Zwei Wege nennt Kalliauer, um dem Problem der hohen Arbeitslosigkeit zu begegnen: Erstens müsse Arbeit anders verteilt werden, zweitens zusätzliche Arbeit geschaffen werden. Nicht nur im klassischen Sinne von Konjunkturprogrammen, sondern auch in Arbeitsfeldern wie dem Pflegebereich, wo tatsächlich Bedarf besteht. „Man muss auch bereit sein, die Diskussion zu führen, wer dies zahlen soll“, so Kalliauer weiter. „Uns muss klar sein, dass sich mit kleineren Maßnahmen zwar die Lage der individuellen Menschen verbessert, aber das Gesamtproblem bestehen bleibt. Nämlich, dass 53.000 Menschen arbeitslos sind und es derzeit 10.000 freie Jobs gibt.“
Kalliauer räumte aber auch ein, dass der große Wurf in der Verteilung der Arbeit noch nicht gelungen sei. Weniger Überstunden, dafür mehr Jobs, könnten aber eine Lösung sein. Österreichweit gebe es 3 Millionen Überstunden jährlich. „Wenn nur ein Viertel der Überstünden in zusätzliche Jobs umgelegt werden würde, wäre das eine deutliche Entlastung im Bereich fehlender Jobs.“
Johann Kalliauer © Diözese Linz/Appenzeller
Bestehen in der Arbeitswelt ist für viele wie ein Tanz auf dem Seil
Karl Osterberger, Geschäftsführer der Volkshilfe Oberösterreich, erklärte: „Am 1. Mai wird die Arbeit gefeiert. Aber es gibt viele Menschen, die nichts zu feiern haben.
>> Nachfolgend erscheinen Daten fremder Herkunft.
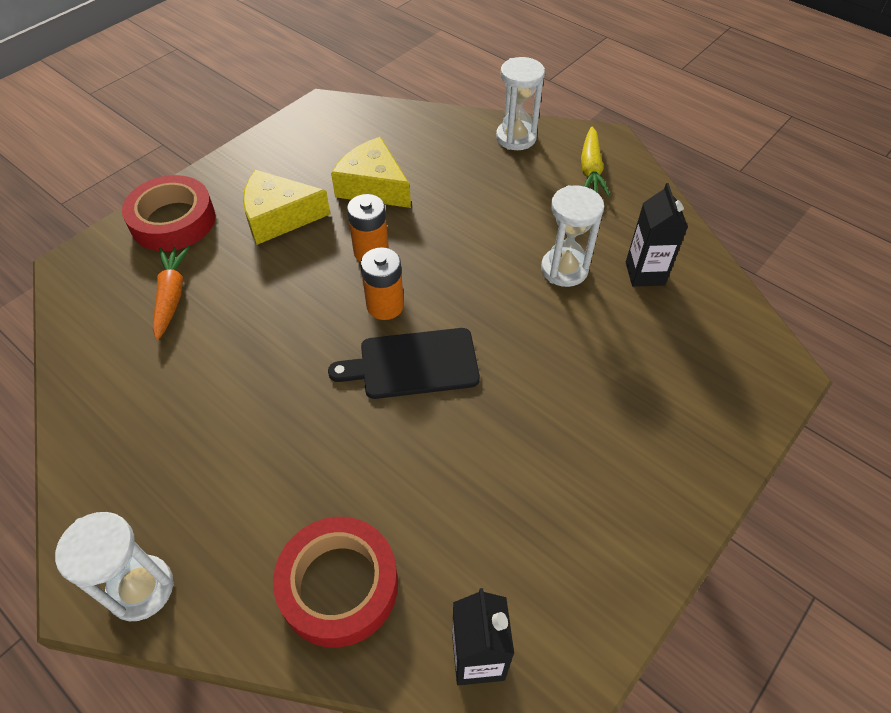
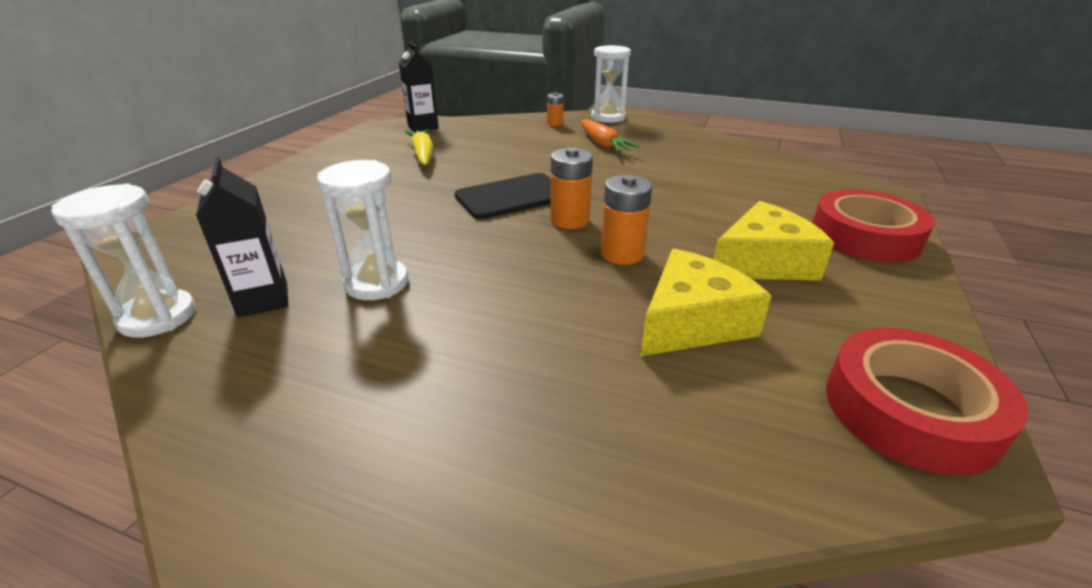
camera: 160 degrees right, 20 degrees down
(171, 296) = (766, 193): orange carrot -> orange carrot (603, 144)
(247, 589) = (555, 123): none -> orange battery
(339, 585) = (507, 130): red tape -> red tape (910, 410)
(373, 186) = (692, 321): yellow cheese -> yellow cheese turned 60 degrees counterclockwise
(516, 138) = (498, 491): white hourglass -> white hourglass (158, 317)
(590, 169) = (319, 450): yellow carrot -> yellow carrot (423, 154)

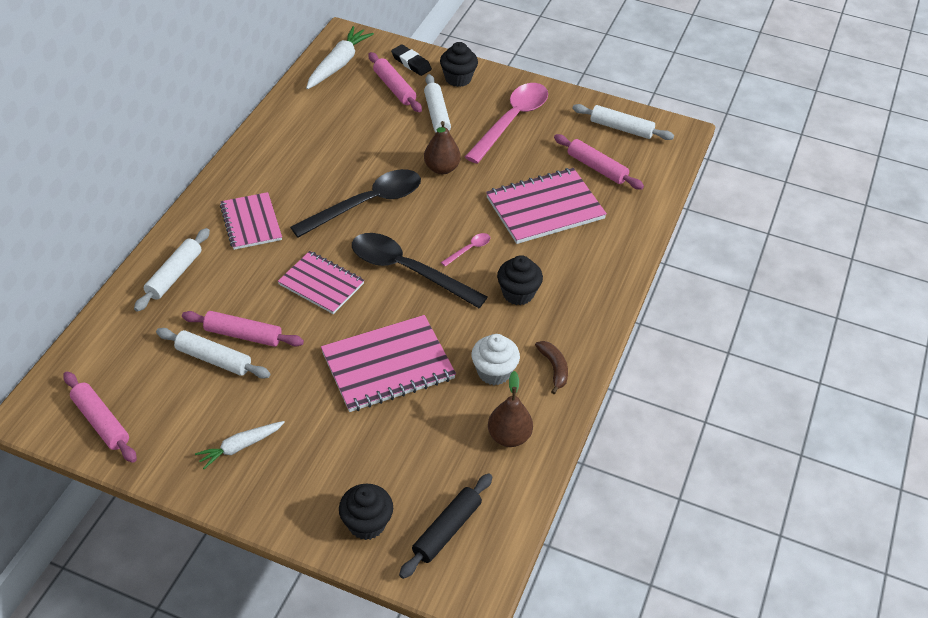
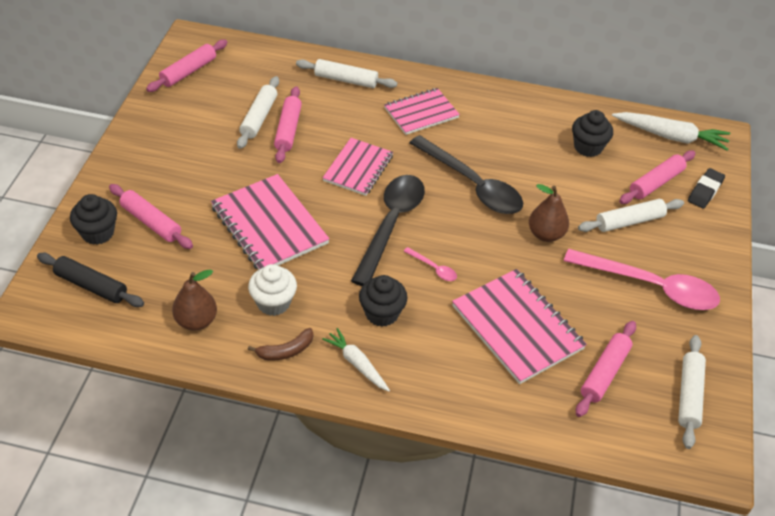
camera: 80 degrees right, 0 degrees up
(240, 446) = (171, 147): white carrot -> white carrot (357, 364)
(361, 471) = (151, 222): none -> pink rolling pin
(458, 78) = (700, 232): black cupcake -> black cupcake (588, 147)

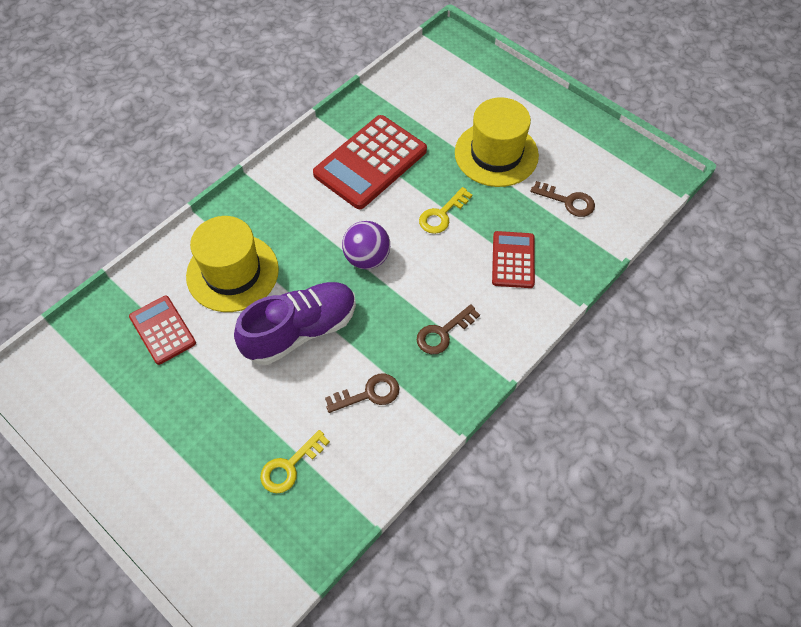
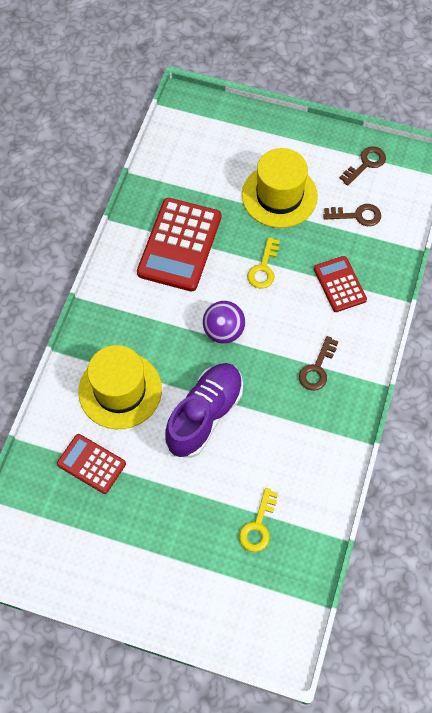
camera: 25 degrees left, 5 degrees up
(369, 394) = (287, 442): brown key -> brown key (366, 164)

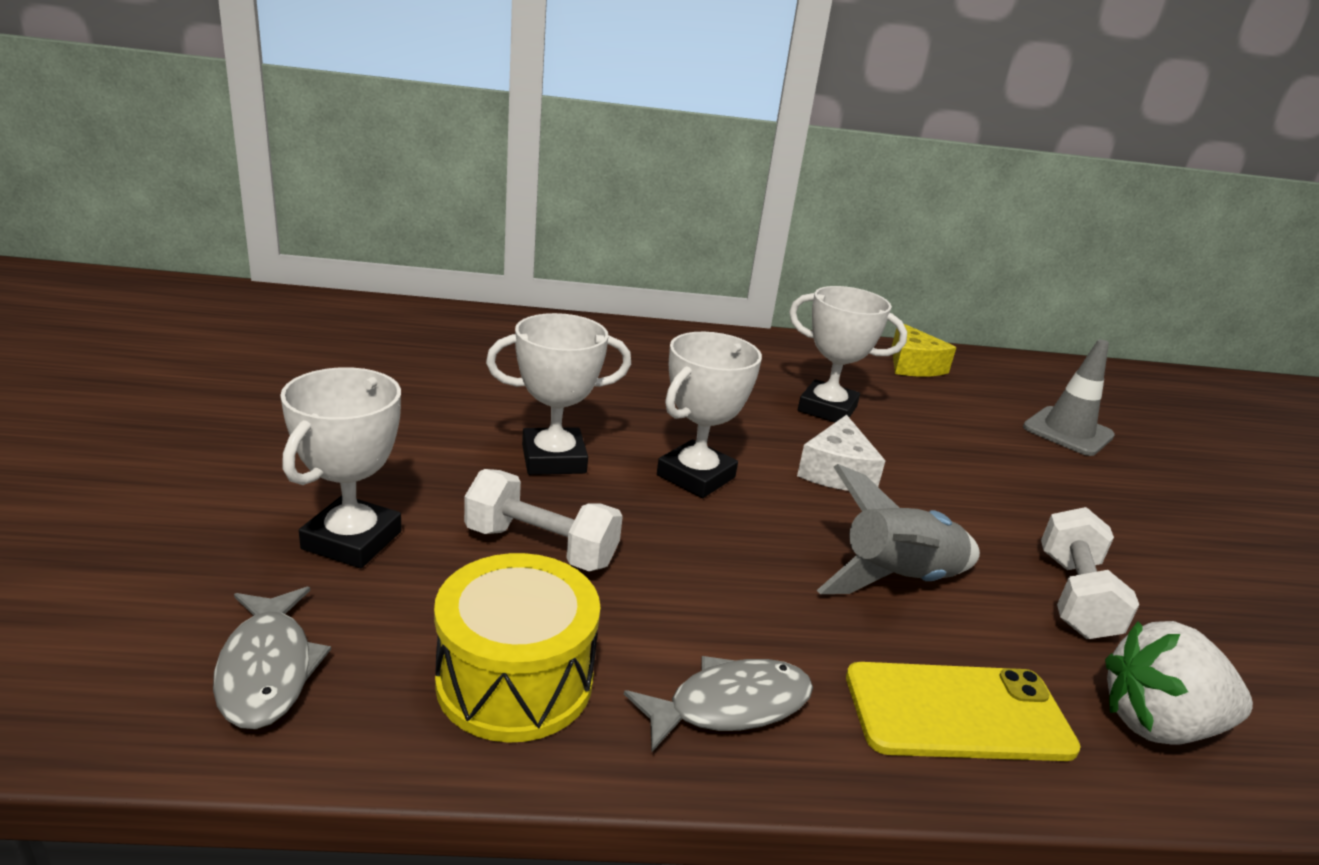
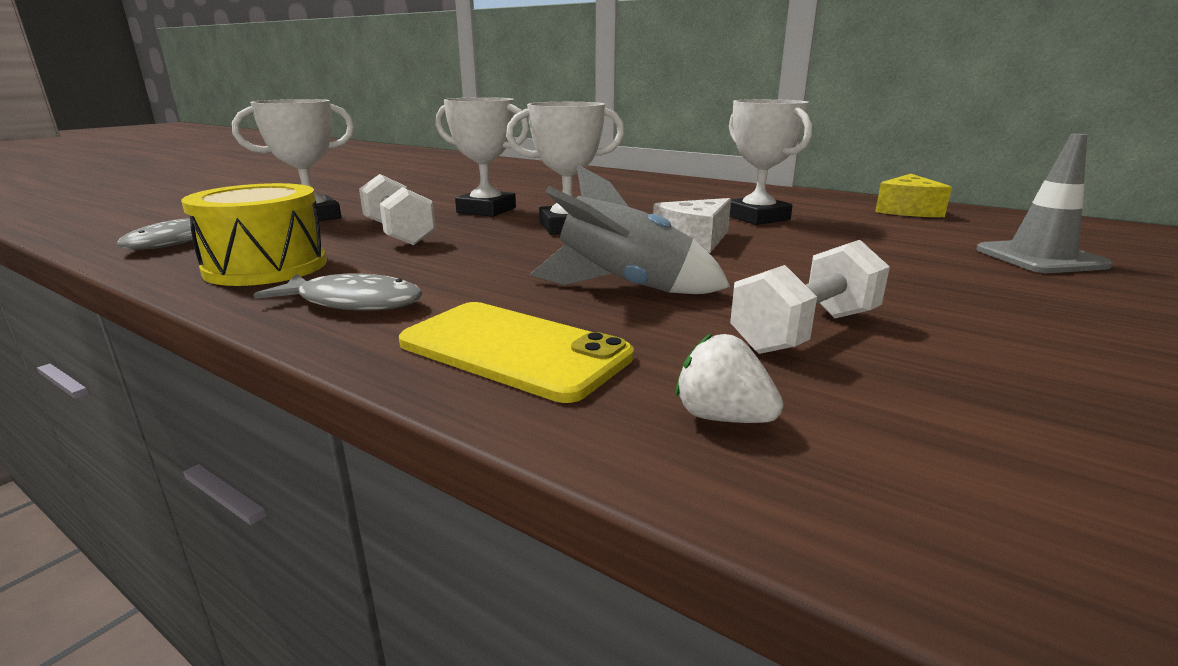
camera: 40 degrees right, 5 degrees down
(1158, 724) = (722, 417): white strawberry -> white strawberry, size x0.57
Darum ist der 30. April der ‚Tag der Arbeitslosen‘.“ Das Bestehen am Arbeitsmarkt sei für viele Menschen ein Drahtseilakt. „Das Wichtigste ist, die Balance zu halten zwischen den Anforderungen im Beruf und den privaten Interessen, zwischen dem, was man in der Arbeit verdient und dem, was man zum Leben braucht.“
Karl Osterberger © Diözese Linz/Appenzeller
Ihr größtes Handicap ist das Alter
Renate H. stellte sich vor: „Ich bin 57 Jahre alt, pharmazeutisch-kaufmännische Assistentin mit Matura und habe unter anderem auch als Buchhalterin gearbeitet. Bei einem Berufswechsel ist etwas schief gegangen. Am ersten Arbeitstag sagte man mir: Wir haben es uns anders überlegt. Wir brauchen Sie nicht.“ Seitdem hat sie dreihundert Bewerbungen geschrieben. Denn wer arbeitslos ist, ist nicht faul. Arbeitslos zu sein, heißt arbeiten, um Arbeit zu finden. Aber immer wieder sagt man ihr: „Wie alt sind Sie? 57? Wie oft waren Sie schon auf Kur? Wir werden Sie auf die Warteliste setzen.“ Momentan ist Renate H. in einem Qualifizierungsprogramm der Volkshilfe beschäftigt.